Sailing Beyond the Sunset
Two years ago today (I think), on July 23, 2010, after leaving the Mazzoni Center and Walgreens Pharmacy in Philadelphia, I ordered a glass of champagne at Caribou Café, one of my favorite restaurants, and used it to wash down my very first 2mg tablet of 17-beta estradiol, the same thing I had done five weeks previously to wash down my first 100mg tablet of spironolactone.
About four and a half years ago, during the winter of 2007-2008, having been abandoned by my spouse after a nearly 20 year relationship, I began to realise that I was in a position to follow the yearnings of my heart that I had been suppressing to varying degrees of success my entire life, and I began to explore my true feelings about my own identity. On my 40th birthday, in December of 2008, I suffered a very public breakdown at a party in Brooklyn, and the next morning, I knew that it was time to do or die. By the next morning, I had made the official decision to transition, and live the rest of my life honestly, as a woman. Christmas Eve 2008, I came out to my mother, the first person I told, in a very tearful and drunken telephone conversation.
By Spring of 2009, I was well and truly divorced, and the cracks in my not-so-carefully constructed facade were beginning to show publicly, and by July 4 of that year, I knew without a doubt that I had made the right decision. That December, and the following January, I attended two Stuy alumni GTG’s, and received the welcome of the first of my friends to know. I cannot thank them enough, ever.
In April of 2010, I gathered my courage, and called the Mazzoni Center to make an appointment to properly obtain transition-related cross-sex hormone replacement therapy. In November of 2010, I began the process of legally changing my sex to “female”, and I count November 24, 2010 as my official “full time” date. On the occasion of my 42nd birthday, two years after I made the official decision to transition, I began the process of coming out to the friends I had not yet told, sending personal letters to about 50 or so of my closest friends and former classmates. Six months later, in July 2011, I began to tell my family and all the rest of my friends who did not yet know, and finally effectively abandoned my old Facebook profile. I was pleased and gratified to find that I lost very few friends as a result of my transition.

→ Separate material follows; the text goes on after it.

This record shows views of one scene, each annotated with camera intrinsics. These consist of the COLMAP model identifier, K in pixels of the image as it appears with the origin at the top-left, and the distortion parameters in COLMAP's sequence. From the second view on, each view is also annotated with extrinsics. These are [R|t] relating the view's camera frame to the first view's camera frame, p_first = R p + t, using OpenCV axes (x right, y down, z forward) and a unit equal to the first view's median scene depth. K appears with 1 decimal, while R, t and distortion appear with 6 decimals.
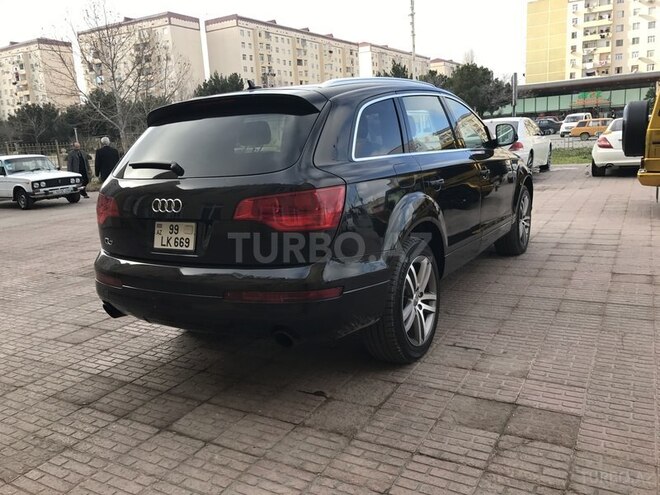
lens RADIAL K [[551.3, 0, 325.6], [0, 551.3, 247.0], [0, 0, 1]] dist [0.024375, -0.005922]
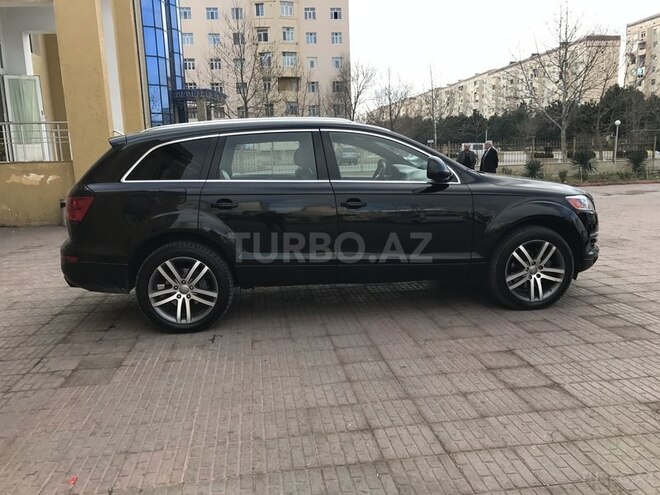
lens RADIAL K [[551.3, 0, 325.6], [0, 551.3, 247.0], [0, 0, 1]] dist [0.024375, -0.005922]
pose [[0.606748, 0.178648, -0.774559, 1.099911], [-0.170088, 0.981028, 0.093032, -0.147915], [0.776484, 0.075296, 0.625622, 0.336852]]
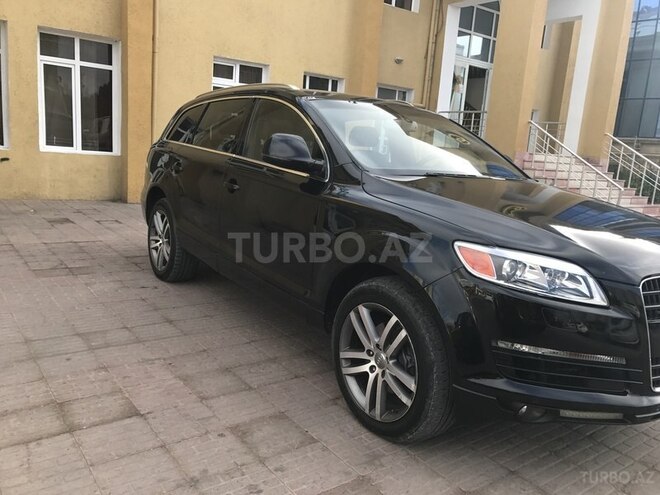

When I attended my 25th year high school reunion in October 2011, the love and support expressed by my classmates was almost overwhelming, and at the same time, almost anti-climactic. I am so privileged to know you all. The very next day, I took the final step and visited my grandmother (who of course already knew, but it was important that I talk to her directly in person).
Now, I am preparing to set out on a new journey, for the first time truly on my own in unfamiliar surroundings, setting sail beyond the sunset to forge a new life. I am terrified and hopeful, anxious and excited all at once. I hope to join friends of old and those newly-made on the West Coast this fall free from the dark history of my immediate family and the pervasive prejudice of rural South Jersey.
To all of you, family, friends, girlfriends, lovers, classmates, and colleagues alike, and most of all, to my daughter Madeleine, I cannot ever fully repay the gifts you have given me. I can only thank you, from the very bottom of my heart. I could not have done this without you.